Salt is already added to many prepared foods as a preservative and flavor enhancer, so it's not necessary to add salt to these meals. However, when cooking from scratch at home and flavoring foods, it may be tempting to reach for the salt because of the way it can enhance flavor. Fortunately, there are many salt substitutes that can impart flavor without adversely affecting your overall health.

· Potassium chloride: Potassium chloride can provide a salty flavor without all of the sodium that is in regular table salt, which is sodium chloride. Potassium chloride typically is mixed with a ratio of sodium chloride in "light" or "low-sodium" salt options and salt substitute products. It can slash sodium by up to 50 percent in some instances, says Consumer Reports.

· Acid: Food scientist and blogger Nik Sharma says that people can cut down on salt in recipes if they increase the acid.
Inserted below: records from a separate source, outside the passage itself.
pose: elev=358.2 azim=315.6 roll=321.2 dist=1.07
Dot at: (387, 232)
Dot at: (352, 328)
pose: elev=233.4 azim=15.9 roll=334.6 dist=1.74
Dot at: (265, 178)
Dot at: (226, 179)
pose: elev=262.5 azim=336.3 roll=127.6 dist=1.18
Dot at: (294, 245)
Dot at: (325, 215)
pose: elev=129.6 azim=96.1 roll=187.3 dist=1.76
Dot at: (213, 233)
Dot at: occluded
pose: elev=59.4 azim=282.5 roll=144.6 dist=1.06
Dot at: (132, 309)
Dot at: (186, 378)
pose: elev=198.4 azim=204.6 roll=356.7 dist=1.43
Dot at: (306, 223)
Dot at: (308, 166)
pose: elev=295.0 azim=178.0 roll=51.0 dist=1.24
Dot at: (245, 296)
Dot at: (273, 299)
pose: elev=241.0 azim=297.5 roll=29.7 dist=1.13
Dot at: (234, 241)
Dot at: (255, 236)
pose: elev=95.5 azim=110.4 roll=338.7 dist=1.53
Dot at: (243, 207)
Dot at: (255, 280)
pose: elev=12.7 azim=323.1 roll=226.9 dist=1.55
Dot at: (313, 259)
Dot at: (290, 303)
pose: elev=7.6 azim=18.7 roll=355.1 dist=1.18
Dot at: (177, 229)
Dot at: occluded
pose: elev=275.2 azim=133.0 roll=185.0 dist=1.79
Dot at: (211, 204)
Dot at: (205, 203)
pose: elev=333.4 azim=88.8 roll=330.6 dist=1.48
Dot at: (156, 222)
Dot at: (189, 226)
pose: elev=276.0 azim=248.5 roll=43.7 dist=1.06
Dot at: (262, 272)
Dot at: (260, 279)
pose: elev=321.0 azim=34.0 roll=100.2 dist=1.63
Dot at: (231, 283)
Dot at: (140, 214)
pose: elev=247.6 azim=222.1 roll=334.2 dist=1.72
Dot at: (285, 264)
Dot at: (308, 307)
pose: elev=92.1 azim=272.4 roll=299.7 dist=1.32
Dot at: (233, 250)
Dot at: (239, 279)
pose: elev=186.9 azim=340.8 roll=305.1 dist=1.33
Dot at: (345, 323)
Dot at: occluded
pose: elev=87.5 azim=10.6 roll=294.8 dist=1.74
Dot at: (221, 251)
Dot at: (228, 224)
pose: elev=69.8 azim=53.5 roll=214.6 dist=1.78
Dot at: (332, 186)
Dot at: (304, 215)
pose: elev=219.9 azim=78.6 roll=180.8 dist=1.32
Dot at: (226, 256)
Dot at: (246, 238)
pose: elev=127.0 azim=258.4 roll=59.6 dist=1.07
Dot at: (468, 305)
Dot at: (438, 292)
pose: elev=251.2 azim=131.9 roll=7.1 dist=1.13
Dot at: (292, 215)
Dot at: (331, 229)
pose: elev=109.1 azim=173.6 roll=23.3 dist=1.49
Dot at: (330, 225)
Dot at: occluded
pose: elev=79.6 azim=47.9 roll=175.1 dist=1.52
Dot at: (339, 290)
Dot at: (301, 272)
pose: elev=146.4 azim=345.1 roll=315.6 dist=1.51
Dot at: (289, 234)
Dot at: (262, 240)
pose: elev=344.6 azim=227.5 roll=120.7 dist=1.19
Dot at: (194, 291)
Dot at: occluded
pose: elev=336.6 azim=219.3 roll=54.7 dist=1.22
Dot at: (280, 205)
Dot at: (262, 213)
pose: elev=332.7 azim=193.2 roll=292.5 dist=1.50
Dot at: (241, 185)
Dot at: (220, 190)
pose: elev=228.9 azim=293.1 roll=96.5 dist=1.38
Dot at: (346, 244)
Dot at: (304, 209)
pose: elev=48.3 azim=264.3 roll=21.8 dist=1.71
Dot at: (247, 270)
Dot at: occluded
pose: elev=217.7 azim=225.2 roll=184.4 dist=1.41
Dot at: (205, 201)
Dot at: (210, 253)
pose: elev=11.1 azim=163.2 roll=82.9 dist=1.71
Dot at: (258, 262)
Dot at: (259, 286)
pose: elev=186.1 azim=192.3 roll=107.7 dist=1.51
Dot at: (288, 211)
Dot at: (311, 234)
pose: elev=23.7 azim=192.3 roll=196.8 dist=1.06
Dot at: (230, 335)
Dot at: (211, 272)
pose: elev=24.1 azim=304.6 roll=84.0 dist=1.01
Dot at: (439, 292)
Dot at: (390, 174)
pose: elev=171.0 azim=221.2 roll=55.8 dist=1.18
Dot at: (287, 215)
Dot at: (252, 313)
This includes lemon juice or vinegar added at the end of the cooking process. It can replicate that bite that salt often provides.

· Sea ingredients: Kelp, alternative seaweeds or pureed anchovies can impart a salty flavor without the added sodium. While sea water creatures may taste salty, they do not transfer the same amount of sodium to the body as regular salt. These ingredients add the "umami" flavor profile, also known as the "fifth taste."

· Garlic: Pungent and strong, this spice can boost flavor easily without increasing the need for sodium. Double the amount of garlic in recipes when cutting out salt.

· Black pepper: Similarly, Healthline suggests reaching for black pepper to spice up foods over salt. Black pepper is a good addition to savory dishes, and can help decrease inflammation in the body.

· MSG: Monosodium glutamate contains two-thirds less sodium than table salt, so adding a little can increase the flavor of foods, says Taylor Wallace, Ph.D., an adjunct professor of food and nutrition studies at George Mason University.

· Nutritional yeast: Nutritional yeast offers a nutty, salty, cheesy flavor, and is a popular choice among vegans who want to get a parmesan cheese taste without actually consuming dairy. The yeast adds flavor and is often fortified with B vitamins, making it a healthy addition to diets.

· Ginger: Ginger can be peppery and bold in dishes, and it works well in both sweet and savory foods.

· Liquid aminos: This is a liquid seasoning made by treating soybeans with an acidic solution to break them into amino acids, says Consumer Reports. It also can be made from fermenting coconut sap with water. The result is another umami flavoring. And though there is still sodium content, it is less than table salt.

· Smoked paprika: The smoky, spicy taste of this paprika may make it easy to skip the salt in some foods.

Salt is necessary in small amounts, but too often people consume it to excess. Small changes can help individuals reduce their sodium intake.